Arranged marriages outmatch love marriages -Pakistan Press Foundation (PPF)

Paksitan Press Foundtion

Arranged marriages outmatch love marriages

ISLAMABAD: The overall ratio of love marriages in Pakistan is 2.25 per cent, whereas the prevalent customary practice across the country is of arranged marriages (63.4 per cent), followed by walver (involving payment of bride price; 14.87 per cent) and exchange marriages (watta satta 10.9 percent), according to a recent study.

The research titled ‘Women’s Right of Inheritance and its Implications’ launched by the National Commission on Status of Women (NCSW) says that these figures were a reflection of clear negation of women’s right to select their life partner.

While discussing the customary practices that challenge most of the women (50.66 per cent) from getting their right of inheritance, the report points out that the marriage system prevalent in the country adds to the impact of these socio-cultural traditions.

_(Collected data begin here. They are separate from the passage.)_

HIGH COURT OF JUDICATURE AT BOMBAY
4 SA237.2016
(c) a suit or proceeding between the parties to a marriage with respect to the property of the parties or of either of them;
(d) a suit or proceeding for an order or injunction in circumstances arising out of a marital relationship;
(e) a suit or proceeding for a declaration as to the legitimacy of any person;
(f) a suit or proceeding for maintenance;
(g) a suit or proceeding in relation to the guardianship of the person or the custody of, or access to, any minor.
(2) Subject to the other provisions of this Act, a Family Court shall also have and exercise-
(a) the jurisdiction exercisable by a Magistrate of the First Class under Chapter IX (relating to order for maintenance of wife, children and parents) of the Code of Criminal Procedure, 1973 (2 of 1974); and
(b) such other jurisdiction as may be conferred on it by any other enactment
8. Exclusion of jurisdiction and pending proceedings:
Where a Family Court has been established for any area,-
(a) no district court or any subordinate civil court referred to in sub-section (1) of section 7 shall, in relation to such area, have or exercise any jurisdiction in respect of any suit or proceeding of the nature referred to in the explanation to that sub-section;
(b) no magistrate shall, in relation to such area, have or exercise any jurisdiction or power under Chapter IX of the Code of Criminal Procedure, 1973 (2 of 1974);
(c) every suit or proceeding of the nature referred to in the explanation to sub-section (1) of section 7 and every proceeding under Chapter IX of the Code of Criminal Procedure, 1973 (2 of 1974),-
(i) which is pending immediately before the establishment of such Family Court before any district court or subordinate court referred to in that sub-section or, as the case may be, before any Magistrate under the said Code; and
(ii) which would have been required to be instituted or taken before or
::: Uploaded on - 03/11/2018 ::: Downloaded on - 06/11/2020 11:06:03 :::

It says that family system in Pakistan is mostly community-based which strengthens and promotes arranged and exchange marriages. The highest rate of arranged marriages is observed in AJK (89 per cent) with Sindh standing next at 88.5 per cent.

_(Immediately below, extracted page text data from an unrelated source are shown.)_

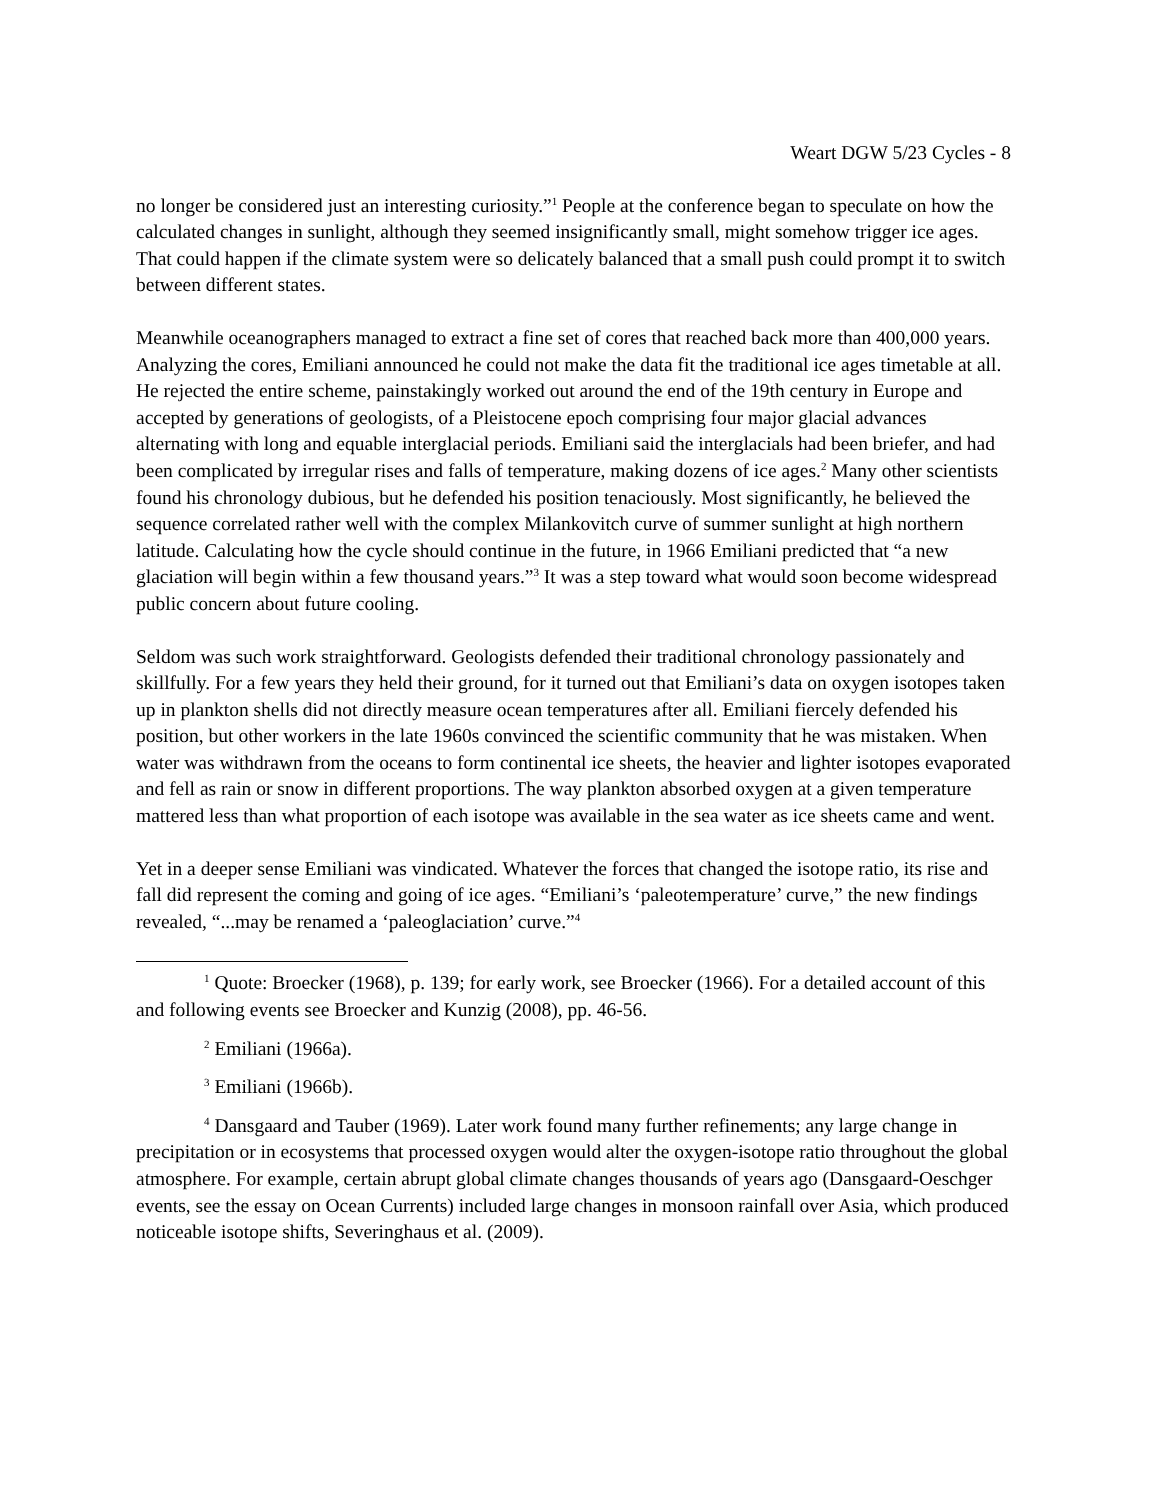Weart DGW 5/23 Cycles - 8
no longer be considered just an interesting curiosity.”<sup>1</sup> People at the conference began to speculate on how the calculated changes in sunlight, although they seemed insignificantly small, might somehow trigger ice ages. That could happen if the climate system were so delicately balanced that a small push could prompt it to switch between different states.
Meanwhile oceanographers managed to extract a fine set of cores that reached back more than 400,000 years. Analyzing the cores, Emiliani announced he could not make the data fit the traditional ice ages timetable at all. He rejected the entire scheme, painstakingly worked out around the end of the 19th century in Europe and accepted by generations of geologists, of a Pleistocene epoch comprising four major glacial advances alternating with long and equable interglacial periods. Emiliani said the interglacials had been briefer, and had been complicated by irregular rises and falls of temperature, making dozens of ice ages.<sup>2</sup> Many other scientists found his chronology dubious, but he defended his position tenaciously. Most significantly, he believed the sequence correlated rather well with the complex Milankovitch curve of summer sunlight at high northern latitude. Calculating how the cycle should continue in the future, in 1966 Emiliani predicted that “a new glaciation will begin within a few thousand years.”<sup>3</sup> It was a step toward what would soon become widespread public concern about future cooling.
Seldom was such work straightforward. Geologists defended their traditional chronology passionately and skillfully. For a few years they held their ground, for it turned out that Emiliani’s data on oxygen isotopes taken up in plankton shells did not directly measure ocean temperatures after all. Emiliani fiercely defended his position, but other workers in the late 1960s convinced the scientific community that he was mistaken. When water was withdrawn from the oceans to form continental ice sheets, the heavier and lighter isotopes evaporated and fell as rain or snow in different proportions. The way plankton absorbed oxygen at a given temperature mattered less than what proportion of each isotope was available in the sea water as ice sheets came and went.
Yet in a deeper sense Emiliani was vindicated. Whatever the forces that changed the isotope ratio, its rise and fall did represent the coming and going of ice ages. “Emiliani’s ‘paleotemperature’ curve,” the new findings revealed, “...may be renamed a ‘paleoglaciation’ curve.”<sup>4</sup>
<sup>1</sup> Quote: Broecker (1968), p. 139; for early work, see Broecker (1966). For a detailed account of this and following events see Broecker and Kunzig (2008), pp. 46-56.
<sup>2</sup> Emiliani (1966a).
<sup>3</sup> Emiliani (1966b).
<sup>4</sup> Dansgaard and Tauber (1969). Later work found many further refinements; any large change in precipitation or in ecosystems that processed oxygen would alter the oxygen-isotope ratio throughout the global atmosphere. For example, certain abrupt global climate changes thousands of years ago (Dansgaard-Oeschger events, see the essay on Ocean Currents) included large changes in monsoon rainfall over Asia, which produced noticeable isotope shifts, Severinghaus et al. (2009).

The report mentions that 81 .5 percent marriages in Balochistan involve payment of bride price (walver) while exchange marriages (watta satta), which is strongly condemned in Islam, is prevalent in almost all parts of the country with highest rate in Gilgit (17.5) and secondly in Punjab (13.5 per cent).

According to the findings this mode of marriage causes a serious bad socio-economic impact on the bride, as it gives an impression of reducing the bride’s status from a human being to that of a commodity.

The region that topped in cases of love marriages is Gilgit where 8.5 per cent marriages are result of courtship and interestingly the NWFP is second on the list, beating Punjab, Balochistan, Sindh and AKJ, with 3.85 per cent marriages involving female choice.

Other customary practices that stop women demanding their right of inheritance include discriminatory attitude towards females, the type of family system most common in the country and lack of decision making power.

The report says that across the country, discriminatory practices usually begin from the very first institution, i.e. family. Mostly adult males are vested with an exclusive right to be the head-guardian of a family hence they are given preferential treatment in all respects.

Generally girls are underestimated and portrayed as incapable of managing their property as was pointed by 36.58 per cent men and 27.17 per cent women. About 15.3 per cent and 13.33 per cent of men and women, respectively, were even of the view that women should not possess property at all.

Explaining the family system and its impact on the women’s right of inheritance, the report said that the countrywide data reveals a common trend of joint family system (71 per cent) as compared to nuclear family system (29 per cent).

It explains that this trend has a negative impact on women’s right as they are forced to marry within the family so that their share of property remains within the family and in the hands of the male relatives.

Under the title of lack of decision making among women, the report mentions that since men are considered heads of the family in all capacities, women as daughters, sisters, wives and mothers silently follow the rules framed by them.

It says that across the country, 66.6 per cent of womenfolk have no right to select their profession, 66.1 per cent have no right to travel independently and 64.9 per cent say that they have no right to interact with persons they wish to.

In Balochistan, 100 per cent of women have no right to interact or travel on their own with 96 per cent denied the right to choose profession or their spouse. The most encouraging figures came from Sindh where 47 per cent of women are allowed to interact independently, 72 per cent can travel on their own and 88 per cent have the right to select profession of their own choice.

Owing to customary practices mostly women are forced to withdraw their right to inheritance in favour of male family members seemingly voluntarily or under compulsion. The overall ratio is 50.6 per cent with highest in Balochistan (100 per cent) followed by Punjab (97 per cent).

Overall, 42.23 per cent of women face challenges in getting their right to inheritance. Most common of challenges are customary practices followed by complications in legal system (38.16 per cent) and procedural problems (28 per cent).